After the fall of the Bastille everything was chaos in France. The administration, the army, the navy; the peasants set fire to their employers’ houses and lands, thus stopping their own source of bread. The People believed themselves to be the new owners of France. They saw themselves as free to regulate the Church, the Army and the Navy, to make laws and collect taxes. No power was available to make impositions on their National Assembly. They could even change the names of the Seasons and change Dates!
Against the seductive force of this democratic logic the voices of moderation and wisdom couldn’t operate. The belief in the essential goodness of human nature which was the fount of these theories was in fact the source of the terrible disasters which now began to assault France. The desperate need for authority was drowned in enthusiasm for democratic freedom. Who could be in authority if all were equal?
For a better understanding, read this excerpt from J.I. Packer's essay "Freedom & Authority"...

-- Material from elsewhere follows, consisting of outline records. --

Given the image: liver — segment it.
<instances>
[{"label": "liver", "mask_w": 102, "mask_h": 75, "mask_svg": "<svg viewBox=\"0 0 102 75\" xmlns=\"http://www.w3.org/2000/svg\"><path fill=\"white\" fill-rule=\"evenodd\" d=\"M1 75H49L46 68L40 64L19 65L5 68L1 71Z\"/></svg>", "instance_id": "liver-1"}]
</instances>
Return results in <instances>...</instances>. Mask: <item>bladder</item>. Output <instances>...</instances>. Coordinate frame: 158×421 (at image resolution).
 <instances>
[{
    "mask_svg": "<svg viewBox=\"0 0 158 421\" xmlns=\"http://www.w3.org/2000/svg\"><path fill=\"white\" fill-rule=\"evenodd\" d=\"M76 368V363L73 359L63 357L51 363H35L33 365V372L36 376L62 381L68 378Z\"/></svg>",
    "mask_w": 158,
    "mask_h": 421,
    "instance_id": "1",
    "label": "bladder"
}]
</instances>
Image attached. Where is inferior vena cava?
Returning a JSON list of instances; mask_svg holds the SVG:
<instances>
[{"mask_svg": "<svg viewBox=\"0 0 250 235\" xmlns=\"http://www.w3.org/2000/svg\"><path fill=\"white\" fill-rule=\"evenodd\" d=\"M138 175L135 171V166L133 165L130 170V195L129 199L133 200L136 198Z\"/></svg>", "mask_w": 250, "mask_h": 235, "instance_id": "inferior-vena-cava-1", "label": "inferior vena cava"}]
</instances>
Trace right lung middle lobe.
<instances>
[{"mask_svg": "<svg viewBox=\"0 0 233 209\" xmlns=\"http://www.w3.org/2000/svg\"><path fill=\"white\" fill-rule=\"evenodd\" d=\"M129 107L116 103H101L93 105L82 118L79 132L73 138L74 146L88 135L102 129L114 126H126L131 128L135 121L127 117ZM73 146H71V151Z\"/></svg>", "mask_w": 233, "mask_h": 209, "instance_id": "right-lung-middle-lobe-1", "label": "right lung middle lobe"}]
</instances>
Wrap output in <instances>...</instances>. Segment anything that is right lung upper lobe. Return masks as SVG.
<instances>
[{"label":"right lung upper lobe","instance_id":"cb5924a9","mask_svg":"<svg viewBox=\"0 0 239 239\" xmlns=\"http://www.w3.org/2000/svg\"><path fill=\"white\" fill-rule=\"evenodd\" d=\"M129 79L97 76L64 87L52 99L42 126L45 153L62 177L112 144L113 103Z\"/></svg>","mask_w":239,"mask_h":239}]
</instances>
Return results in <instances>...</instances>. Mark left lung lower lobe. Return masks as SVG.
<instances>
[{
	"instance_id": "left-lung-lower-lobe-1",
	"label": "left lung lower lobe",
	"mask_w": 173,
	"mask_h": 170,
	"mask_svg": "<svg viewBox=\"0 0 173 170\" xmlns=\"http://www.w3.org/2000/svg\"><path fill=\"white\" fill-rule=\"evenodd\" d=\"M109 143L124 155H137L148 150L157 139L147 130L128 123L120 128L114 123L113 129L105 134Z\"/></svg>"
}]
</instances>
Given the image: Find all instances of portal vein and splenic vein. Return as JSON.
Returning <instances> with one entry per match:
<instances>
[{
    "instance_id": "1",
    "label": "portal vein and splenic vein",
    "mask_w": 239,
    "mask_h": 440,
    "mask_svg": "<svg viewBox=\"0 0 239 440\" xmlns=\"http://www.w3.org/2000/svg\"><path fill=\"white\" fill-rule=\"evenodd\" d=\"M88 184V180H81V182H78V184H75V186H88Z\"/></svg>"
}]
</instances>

"AUTHORITY" is a word that makes most people think of law and order, direction and restraint, command and control, dominance and submission, respect and obedience. How, I wonder, do you react to such ideas? Have they any place in your vision of the life that is good and sweet? If so, you are unusual. One tragedy of our time is that, having these associations, "authority" has become almost a dirty word in the Western world, while opposition to authority in schools, families and society generally is cheerfully accepted as something that is at least harmless and perhaps rather fine… What goes on here? What is happening to us?
THE QUEST FOR FREEDOM
The answer to these questions is pinpointed by the fact that "freedom" is today almost a magic word — freedom from want, freedom from fear, freedom of speech and freedom of religion—freedom in one form or another has been a worldwide passion, encouraged and catered to at every level.
Longings for freedom from restrictions, from the dead hand of the past, from disliked pressures, obligations, systems and what not are for many people the strongest of life’s driving forces. Freedom — "getting out from under" as we say — has become modern man’s obsession. And freedom is always seen as involving rejection of authority! Authority is equated with fixed limits, freedom with cutting loose from all that. Hence the crisis of authority which marks our time.
This way of conceiving freedom has its roots in philosophy: in dreams of the perfectibility of man… The effect is that all forms of authority are seen as cell walls, which makes the quest for freedom feel like a Great Escape from some ideological prison-camp. Undisguised contempt for restrictions and directions have become almost conventional, and anyone who respects authority stands out as odd.
The truth, paradoxical yet inescapable, is this: there is no freedom apart from external authority. To say "I am my own authority, a law to myself" is to enslave myself to myself, which is the worst bondage of all. Only as I bow to an authority which is not myself am I ever free.
Basically there are two ways of conceiving freedom, and we have pointed to the first already. It is to view freedom as secular, external and this-worldly. It is essentially a matter of breaking bonds and abolishing restrictions and hardships. It seeks freedom from or freedom not to.
The second approach to freedom is distinctively Christian. It is evangelical, personal and positive… This definition starts with freedom from and freedom not to — in this case, freedom from the guilt and power of sin, and freedom not to be dominated by tyrannical self-will — but it centers on freedom for: freedom for God and godliness, freedom to love and serve one’s Maker and fellow-creatures, freedom for the joy, hope and contentment which God gives to sinners who believe in Christ.